I was seeing a patient that could only move his eyes and close them, it was the only way he could communicate and that was why he was trained by the OT to use a Tobii eye tracker. It was a bit cumbersome but it worked, although the OT decided to only enable the speech module. When the iPad eye tracking feature was announced, I was hoping for it to work better than the Tobii, it would be fantastic for the price, but I was not as confident when I personally tried it out on a M1 iPad Air, so I scrapped the idea to not give false hopes to the patient and his family. It would be cool to test if the infrared cameras on the newer iPhones and the Pro iPads have a better understanding of the eye movement, because it seems the camera-only recognition is not that good.
What a neat feature! Hopefully it works well…
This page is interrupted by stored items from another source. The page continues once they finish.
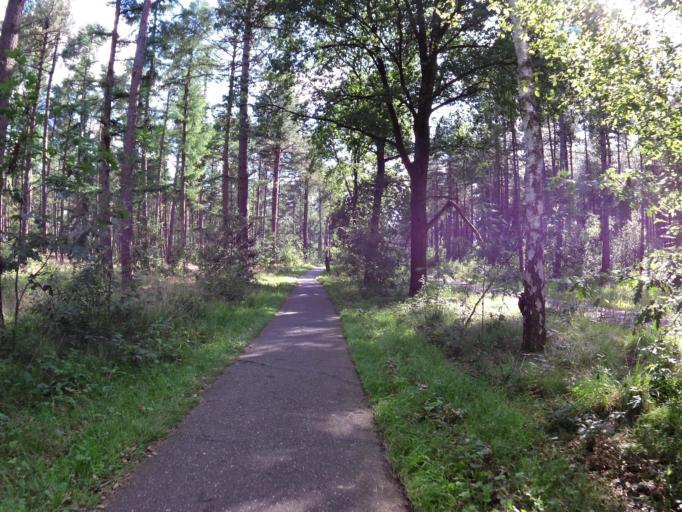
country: NL
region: North Brabant
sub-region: Gemeente Geldrop-Mierlo
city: Geldrop
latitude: 51.3998
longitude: 5.5246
The background music is too loud, especially since it is annoying generic elevator music. I find it distracting. Turn it down 3-6db. I wish the voice were a 1/2 octave lower in tone as well. I know it may be clearer but it sounds perky and patronizing. To Apple I may be a child or product but you could try to make it less obvious.
All that said, it is a good instruction video. I really appreciate the efforts to improve accessibility for the disabled.
❤❤❤Love this
make the click with face gesture recognition
iphone SE 3rd generation???
Thanks
Thanks but what about iPad M1 is this available in it
Yes, the 5th generation iPad Pro is the M1
And the 5th gen iPad Air
It hurts my eyes.
My eyes hurt because I tripped over them and looked where they were going.
But like eye tracking
Just tired it... It works remarkably well. I imagine this is revolutionary to anybody who needs it. Amazing job!
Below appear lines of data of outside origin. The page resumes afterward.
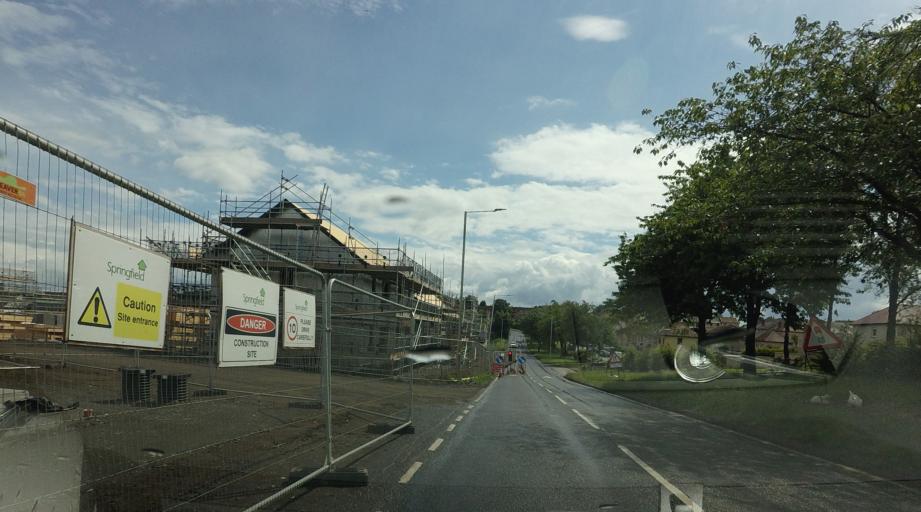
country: GB
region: Scotland
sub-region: Fife
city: Ballingry
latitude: 56.1647
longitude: -3.3217
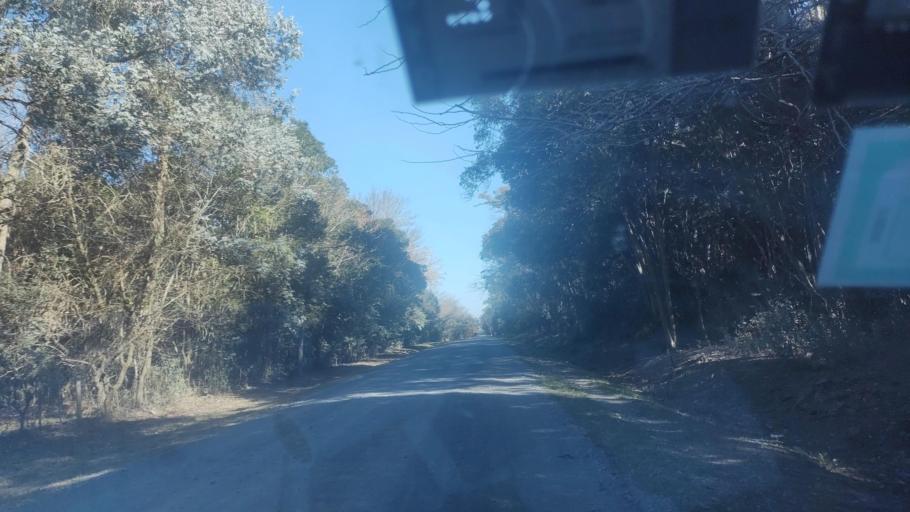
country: AR
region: Buenos Aires
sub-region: Partido de La Plata
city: La Plata
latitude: -34.8517
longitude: -58.1041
I’ve tried it as my Dad diagnosed with MND and is not able to speak or type. However, I found it is unusable as well. I wonder how you did it differently to make it to work?
I have the ios 18.2 update and I don’t have eye tracking
what device do you have?
make sure that your device is compatible, heres the list of compatible devices 0:17
I have the 3rd Gen iPad Pro, but the feature is not even available in the setting after updating to iPadOS 18.1.
It says in the beginning which iPads it supports and yours isn’t one of them
And the best part is, it does not work properly.
I’m such a huge fan of Apple. But even I have to say. It’s almost unusable. But I’m sure it’s useful for people who actually need this accessibility
I agree. This seems like a really good feature, but this wouldn’t work for me, as I’m vision impaired and my eyes move around way too much lol.
Glad both of you at least understand that its made to solve problems to a specific group of people 😂
Apple made its product...UNIVERSAL...
I found the same. Could not get it to work. My Dad is diagnosed with MND and really needs it now.
Probably doesn’t work because I have a lazy eye 😢
Thanks for adding this feature to IOS.